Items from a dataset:
#####
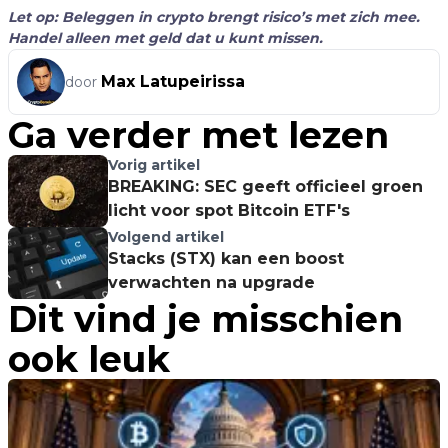
Let op: Beleggen in crypto brengt risico’s met zich mee.
Handel alleen met geld dat u kunt missen.
Max Latupeirissa
door
Ga verder met lezen
Vorig artikel
BREAKING: SEC geeft officieel groen
licht voor spot Bitcoin ETF's
Volgend artikel
Stacks (STX) kan een boost
verwachten na upgrade
Dit vind je misschien
ook leuk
#####
> **Task objective**
Only the lines from the one with "Handel alleen met geld dat u kunt missen." through the final line above belong in the answer, each retyped exactly.

> **Answer section**
Handel alleen met geld dat u kunt missen.
Max Latupeirissa
door
Ga verder met lezen
Vorig artikel
BREAKING: SEC geeft officieel groen
licht voor spot Bitcoin ETF's
Volgend artikel
Stacks (STX) kan een boost
verwachten na upgrade
Dit vind je misschien
ook leuk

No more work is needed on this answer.